The majority of water used in 2004-05 was sourced from distributed water provided by water suppliers (89%); the remainder was from a self-extracted source (including groundwater bores and rainwater tanks). Rates of household water consumption in states and territories for each of the years 2000-01 and 2004-05 are shown in graph 3.10. When compared with rates in 2000-01, household water use per person in 2004-05 fell in all states and territories, except in Tasmania.
Agricultural water use
The Agriculture industry in Australia is the major consumer of water, accounting for 65% of total water consumption in 2004-05.
Of the water used for agricultural production in 2004-05, 91% was used for irrigation of crops and pastures. The remainder was used for other agricultural purposes, such as stock drinking water, dairy and piggery cleaning.

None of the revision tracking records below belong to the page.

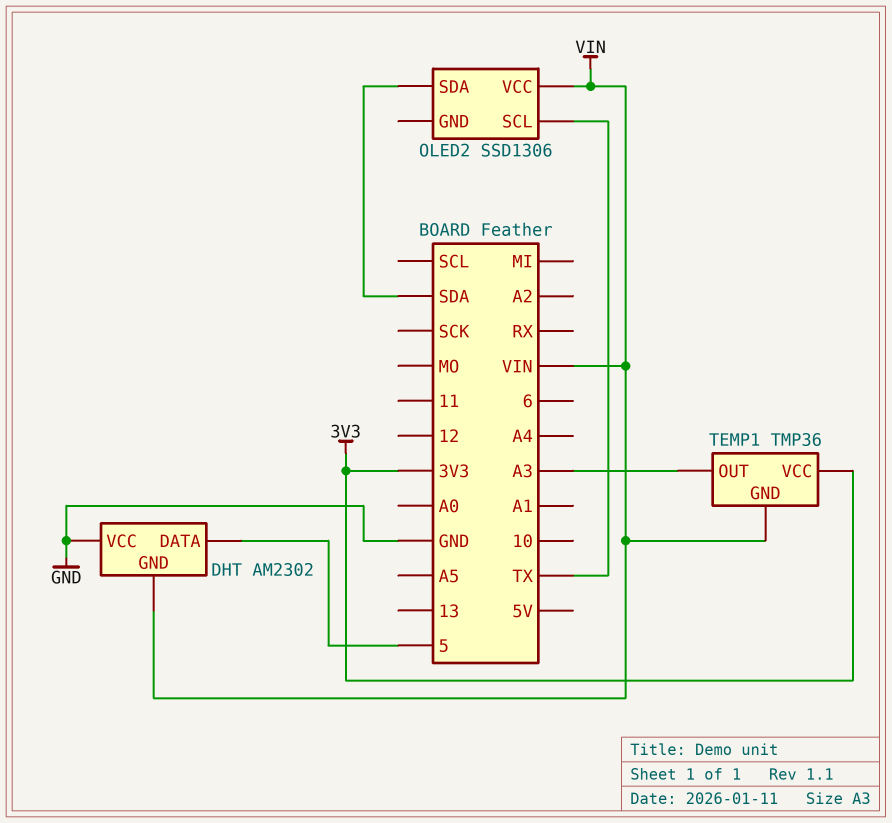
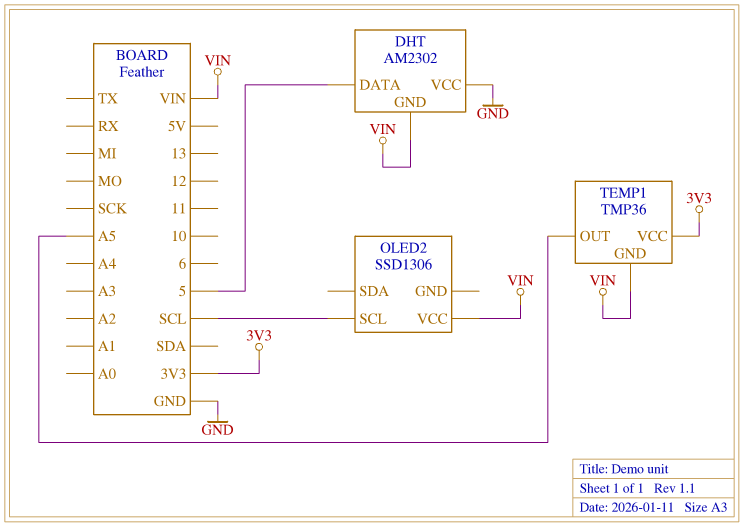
OLED2 pin SCL: TX -> SCL
OLED2 pin SDA: SDA -> none
TEMP1 pin OUT: A3 -> A5

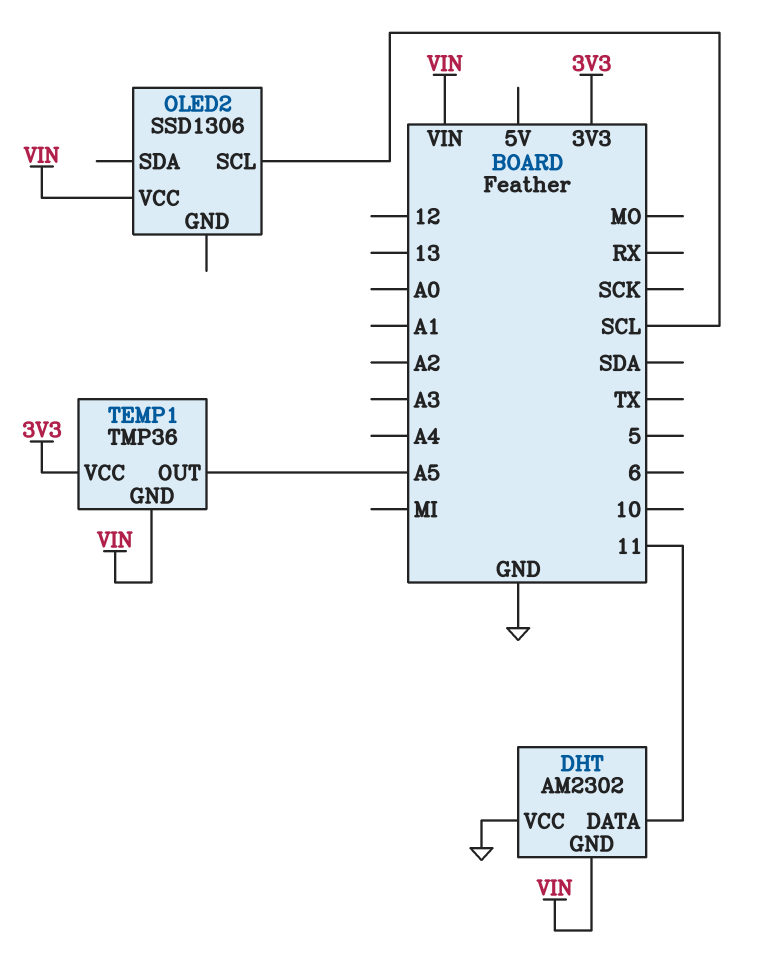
DHT pin DATA: 5 -> 11

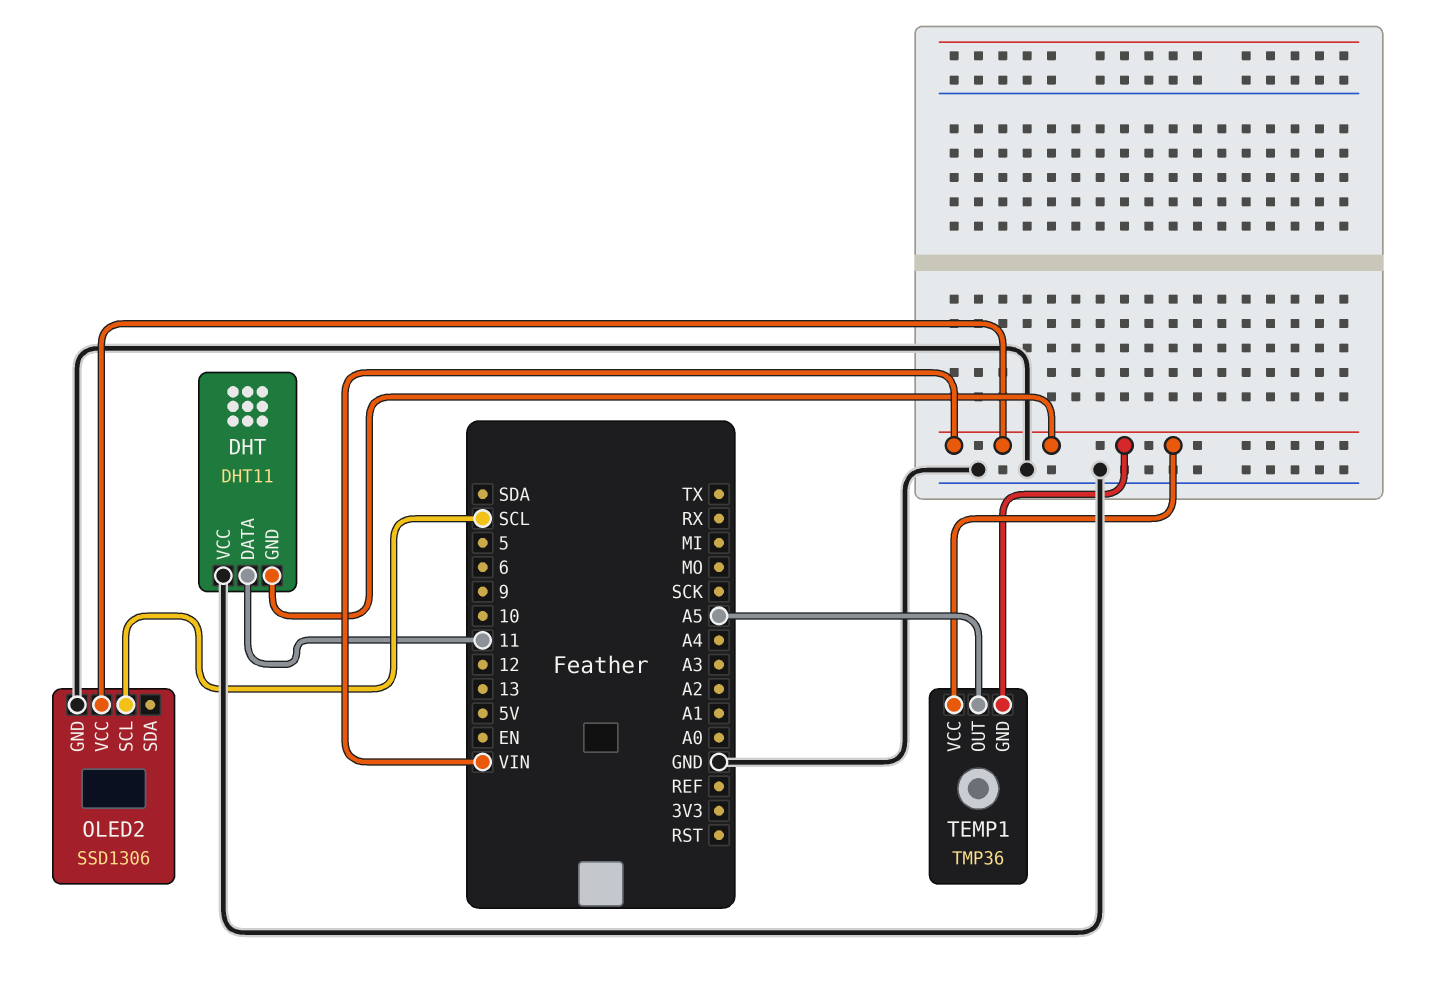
DHT: AM2302 -> DHT11
OLED2 pin GND: none -> GND
TEMP1 pin VCC: 3V3 -> VIN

Water consumption in the Agriculture industry fell by 23% between 2000-01 and 2004-05; water consumption for rice irrigation fell by 72% and for cotton by 37% (graph 3.11). The large decrease in the use of water in irrigating rice and cotton crops in 2004-05 can be attributed to the reduced sowings as a result of the dry conditions and, consequently, reduced water availability.
Map 3.12 shows irrigated areas used for crops and pastures as a percentage of total crop and pasture land, by drainage division. The majority of intensive crop and pasture irrigation occurs in the Murray-Darling drainage division. The article Irrigation on Australian farms in the Agriculture chapter provides more information on water use.
Water availability compared with water use in Australia in 2004-05 is shown in table 3.13.
Almost half of Australia's self-extracted and in-stream water use occurred in Tasmania - nearly 98% of Tasmania's self-extracted water was used in-stream for hydro-electricity. Victoria was the highest user of distributed water and New South Wales used the majority of reuse water. South Australia consumed the largest proportion of its total resource (32%), while the Northern Territory (1%) and Tasmania (less than 1%) consumed the lowest proportions, due to their relatively high rainfall and low populations.
The majority of the 11,160 GL of water distributed by water suppliers (10,712 GL or 96%) was sourced from inland surface water (table 3.14). Groundwater accounted for 448 GL (4%), of which just over half was in Western Australia (229 GL). Desalinated sea water accounted for the remainder (0.2 GL).
The three highest water using regions in 2004-05 were the Murrumbidgee Water Management Area (WMA) (New South Wales), the Broken, Goulburn and Campaspe WMA and the Murray River WMA (both in Victoria) (map 3.15). In 2004-05 the top 20 WMAs accounted for 70% of total water consumption; the top 30 WMAs consumed 81%.